“It does make your head go round rather, doesn’t it?”
Henry assented. They both sat silent. Then Jane put down the notebook.
“Never mind about our heads going round,” she said. “Let me go on and tell you the rest of it. It isn’t only what Renata heard; it’s the things that keep happening—little things in a way, but oh, Henry, sometimes I think they are more frightening just because they are little things. I mean, supposing you know you’re going to be executed, you brace yourself up, and it’s all in the day’s work, but if you are out at a dinner-party and you suddenly find poison in the soup, or a bomb in the middle of the table decorations, it’s ... well, it’s unexpected—and, and perfectly beastly.”
Jane’s voice broke just for an instant.
Henry’s hand came quickly through the torchlight, and rested on both hers. It was a satisfactorily large and heavy hand.
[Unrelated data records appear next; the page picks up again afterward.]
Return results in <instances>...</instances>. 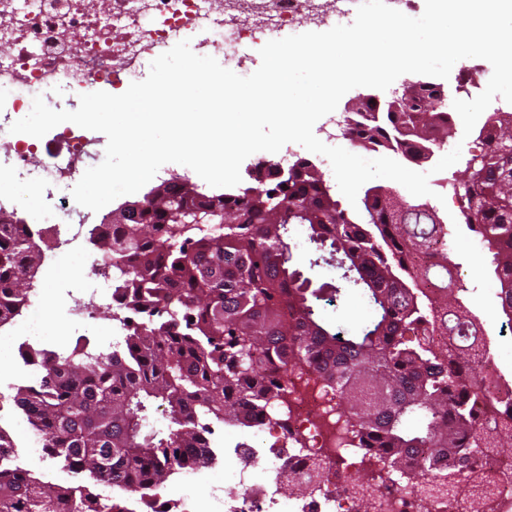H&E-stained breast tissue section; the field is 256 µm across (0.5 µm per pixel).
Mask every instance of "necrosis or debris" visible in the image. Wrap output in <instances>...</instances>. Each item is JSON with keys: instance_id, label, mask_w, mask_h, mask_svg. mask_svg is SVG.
<instances>
[{"instance_id": "obj_1", "label": "necrosis or debris", "mask_w": 512, "mask_h": 512, "mask_svg": "<svg viewBox=\"0 0 512 512\" xmlns=\"http://www.w3.org/2000/svg\"><path fill=\"white\" fill-rule=\"evenodd\" d=\"M361 0H105L92 10L87 0H0V130L25 117L34 97L55 110H75L86 90L105 88L123 93L134 75L168 51L172 44L205 32L196 54L218 57L226 46L240 47L239 65L287 27L324 25L356 10ZM105 149L89 130L57 127L53 143L14 134L0 146V201L22 203V191L35 187L39 215L53 216L41 236L53 241L50 279L65 272L71 258L84 254L86 277L66 291L64 301L76 326L94 324L105 349L120 346L123 327L97 321V307L111 301L106 287L111 269L105 257L85 255L83 232L96 212L57 192L98 165ZM504 350L475 348L472 375L479 385L475 399L480 417L512 416V384L503 381ZM293 423L283 431L281 445L225 448L224 467L196 475L201 490L183 512H359L362 495L350 477L363 458L345 444L336 418V397L314 378L289 381ZM307 433L309 447L289 441ZM320 475L318 497L279 498L259 485L263 475L303 480ZM490 512H512V457L489 455L481 468ZM371 492L382 512H465L434 480L412 489L383 476Z\"/></svg>"}]
</instances>
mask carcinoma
Returning <instances> with one entry per match:
<instances>
[{
  "mask_svg": "<svg viewBox=\"0 0 512 512\" xmlns=\"http://www.w3.org/2000/svg\"><path fill=\"white\" fill-rule=\"evenodd\" d=\"M437 112H360L352 139L393 152L415 138L416 125L435 124ZM488 146L466 160L467 184L457 190L467 203L465 222L493 254L501 307L512 315V140L503 122L482 127ZM187 207L207 206L241 217L207 232L174 224L152 205L131 224L92 229L112 261V293L128 329L120 351H92L75 344L70 358L29 350L39 379L18 389V407L45 432L44 448L74 472L88 471L100 483L124 492L162 486L172 470L194 469L212 458L206 437L217 423L255 426L261 415L284 403L287 387L268 373L310 368L349 414L351 432L365 454L414 481L437 478L464 495L467 512H486L485 497L459 485L490 453L512 454V420L481 422L475 392L462 373L470 357L475 323L461 303H452L448 253L430 266L411 255L427 250L443 224L423 206L384 194L364 195L347 210L320 171L301 162L286 177L232 193L197 200L175 185ZM304 204L291 219L306 231L319 259L339 255L336 280L311 286L292 267L289 228L268 223L284 203ZM32 233L18 221L0 220V325L19 314L42 255L31 250ZM345 283L356 290L370 318L349 333L324 319L321 302L340 298ZM461 346L449 354L438 337ZM163 408L158 426L153 410ZM427 454L412 457L413 449ZM125 512L81 486L51 485L18 474L0 462V512Z\"/></svg>",
  "mask_w": 512,
  "mask_h": 512,
  "instance_id": "1",
  "label": "carcinoma"
}]
</instances>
She told him about her interview with Ember at the flat, and one by one she marshalled all the small happenings which had startled and alarmed her.
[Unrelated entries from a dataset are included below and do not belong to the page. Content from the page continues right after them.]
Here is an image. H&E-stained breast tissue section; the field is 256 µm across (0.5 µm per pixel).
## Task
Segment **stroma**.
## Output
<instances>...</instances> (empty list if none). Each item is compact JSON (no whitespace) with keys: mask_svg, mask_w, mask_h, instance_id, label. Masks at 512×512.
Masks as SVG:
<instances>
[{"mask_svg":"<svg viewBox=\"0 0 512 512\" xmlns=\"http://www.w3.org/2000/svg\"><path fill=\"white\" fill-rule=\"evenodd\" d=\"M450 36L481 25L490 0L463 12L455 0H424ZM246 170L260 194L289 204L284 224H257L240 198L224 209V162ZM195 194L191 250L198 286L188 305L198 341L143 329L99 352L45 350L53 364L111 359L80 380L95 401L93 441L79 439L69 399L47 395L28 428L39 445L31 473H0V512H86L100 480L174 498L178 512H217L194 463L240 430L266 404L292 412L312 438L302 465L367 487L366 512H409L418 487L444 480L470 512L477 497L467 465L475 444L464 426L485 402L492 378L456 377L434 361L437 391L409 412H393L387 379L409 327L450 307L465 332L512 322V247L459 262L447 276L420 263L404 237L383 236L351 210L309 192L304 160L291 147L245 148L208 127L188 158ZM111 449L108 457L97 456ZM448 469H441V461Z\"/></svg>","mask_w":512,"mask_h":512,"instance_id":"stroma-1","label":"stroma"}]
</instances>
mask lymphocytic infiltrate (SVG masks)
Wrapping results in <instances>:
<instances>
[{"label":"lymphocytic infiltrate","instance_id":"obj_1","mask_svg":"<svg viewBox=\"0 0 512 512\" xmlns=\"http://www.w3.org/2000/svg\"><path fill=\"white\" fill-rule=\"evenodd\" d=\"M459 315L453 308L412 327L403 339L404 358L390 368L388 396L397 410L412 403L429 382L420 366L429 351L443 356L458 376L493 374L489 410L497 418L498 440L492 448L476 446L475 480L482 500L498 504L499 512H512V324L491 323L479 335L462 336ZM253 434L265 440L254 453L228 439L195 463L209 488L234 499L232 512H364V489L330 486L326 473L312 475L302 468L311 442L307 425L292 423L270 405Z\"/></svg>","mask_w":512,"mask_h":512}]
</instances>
Henry waited until she had quite finished. Then he said:
“This lip-reading—you know, my dear girl, it’s a chancy sort of thing; it seems to me that there are unlimited possibilities of mistake.”
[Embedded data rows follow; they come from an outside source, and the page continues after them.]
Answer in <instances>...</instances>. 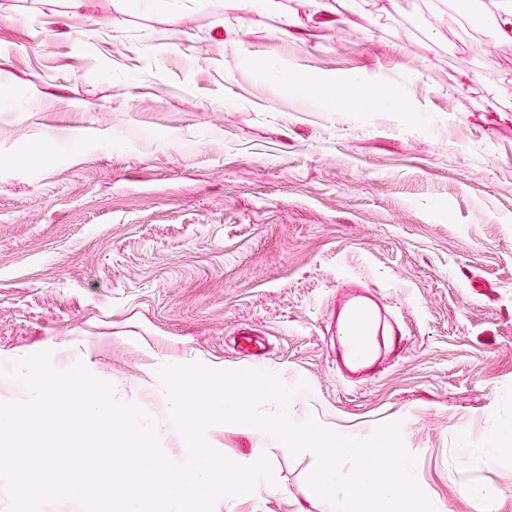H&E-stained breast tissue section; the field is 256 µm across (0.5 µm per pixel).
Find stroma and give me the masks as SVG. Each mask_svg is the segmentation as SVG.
Listing matches in <instances>:
<instances>
[{"mask_svg":"<svg viewBox=\"0 0 512 512\" xmlns=\"http://www.w3.org/2000/svg\"><path fill=\"white\" fill-rule=\"evenodd\" d=\"M330 2L350 24L311 0H0V367L83 362L160 421L163 364L303 379L302 417L402 420L444 512H512V45L453 0ZM347 278L401 330L371 378L336 369ZM207 439L279 488L214 512H323L313 453Z\"/></svg>","mask_w":512,"mask_h":512,"instance_id":"stroma-1","label":"stroma"}]
</instances>
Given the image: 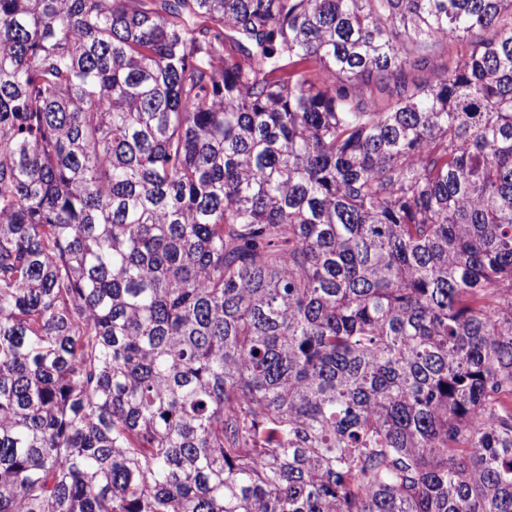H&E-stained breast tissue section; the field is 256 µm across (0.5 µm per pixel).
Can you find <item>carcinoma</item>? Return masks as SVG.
Segmentation results:
<instances>
[{
	"label": "carcinoma",
	"mask_w": 512,
	"mask_h": 512,
	"mask_svg": "<svg viewBox=\"0 0 512 512\" xmlns=\"http://www.w3.org/2000/svg\"><path fill=\"white\" fill-rule=\"evenodd\" d=\"M0 512H512V0H0Z\"/></svg>",
	"instance_id": "cac0c4a2"
}]
</instances>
“Some people are much easier to read from than others. Lady Heritage is very easy. I’m sure I was not mistaken; she was saying, ‘If she overheard anything, would she have the intelligence to be dangerous? That is what I ask myself,’ and she said, ‘Despise not thine enemy,’ and ‘Anything but Formula “A.”’ Now Mr. Ember is very difficult. I can’t really make him out at all. His lips don’t move. It’s no use not believing me, Henry. Look here, I’ll show you.”
She caught up the little torch, and turned the light upon his face.